RECORDED INFORMATION.
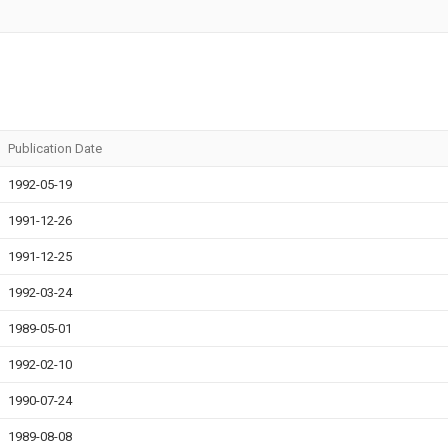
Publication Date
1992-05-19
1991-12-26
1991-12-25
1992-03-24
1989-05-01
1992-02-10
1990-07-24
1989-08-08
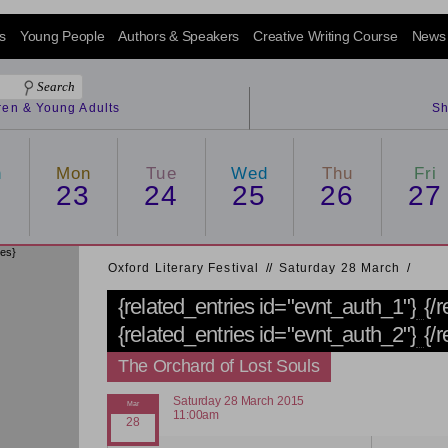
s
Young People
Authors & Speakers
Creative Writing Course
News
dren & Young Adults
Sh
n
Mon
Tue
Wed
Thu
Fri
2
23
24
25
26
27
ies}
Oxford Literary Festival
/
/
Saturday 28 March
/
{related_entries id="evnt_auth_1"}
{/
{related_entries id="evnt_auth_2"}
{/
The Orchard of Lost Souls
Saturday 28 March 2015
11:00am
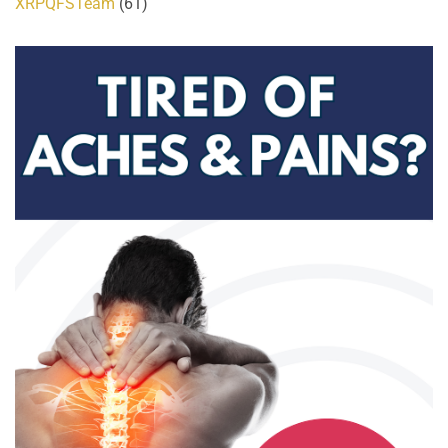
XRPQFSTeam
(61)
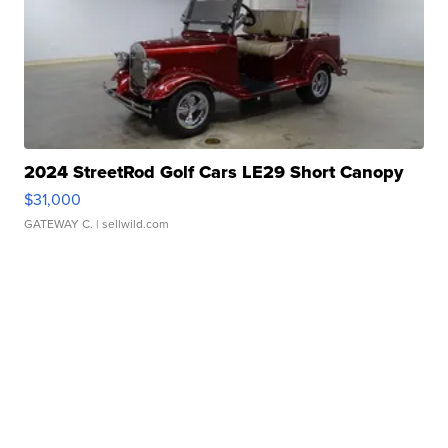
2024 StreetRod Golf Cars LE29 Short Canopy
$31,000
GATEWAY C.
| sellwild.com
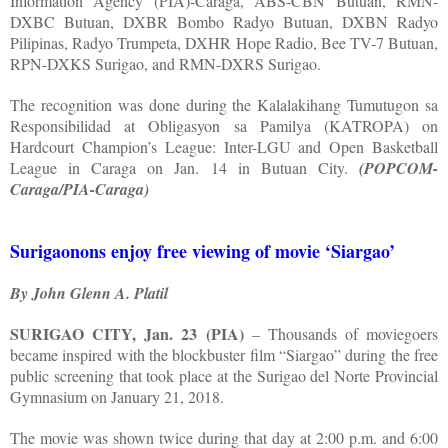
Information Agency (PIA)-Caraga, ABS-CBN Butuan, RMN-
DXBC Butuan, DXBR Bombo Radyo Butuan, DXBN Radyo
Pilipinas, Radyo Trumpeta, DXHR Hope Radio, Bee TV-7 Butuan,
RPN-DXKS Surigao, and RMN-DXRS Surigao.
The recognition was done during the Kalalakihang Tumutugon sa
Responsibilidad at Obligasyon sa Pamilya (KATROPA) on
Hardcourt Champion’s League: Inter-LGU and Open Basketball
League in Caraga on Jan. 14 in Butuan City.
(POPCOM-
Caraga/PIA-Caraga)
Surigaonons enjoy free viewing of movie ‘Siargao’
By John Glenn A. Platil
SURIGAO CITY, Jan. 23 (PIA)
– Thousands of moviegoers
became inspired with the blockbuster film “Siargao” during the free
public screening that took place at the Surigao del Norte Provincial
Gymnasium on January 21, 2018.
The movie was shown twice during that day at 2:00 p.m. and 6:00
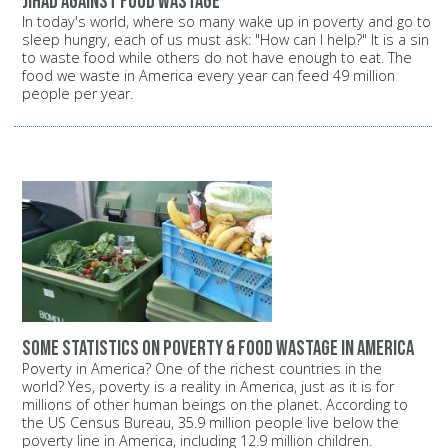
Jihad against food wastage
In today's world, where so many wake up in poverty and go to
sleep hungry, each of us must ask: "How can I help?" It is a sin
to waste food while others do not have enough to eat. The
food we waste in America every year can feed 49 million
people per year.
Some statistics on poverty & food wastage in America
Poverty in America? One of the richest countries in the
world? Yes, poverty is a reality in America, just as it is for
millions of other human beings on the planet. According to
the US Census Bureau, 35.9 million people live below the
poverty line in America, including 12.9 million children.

WHAT YOU WILL DO.
What lines in the data hold the word "waste"? Return them.

TASK ANSWER.
to waste food while others do not have enough to eat. The
food we waste in America every year can feed 49 million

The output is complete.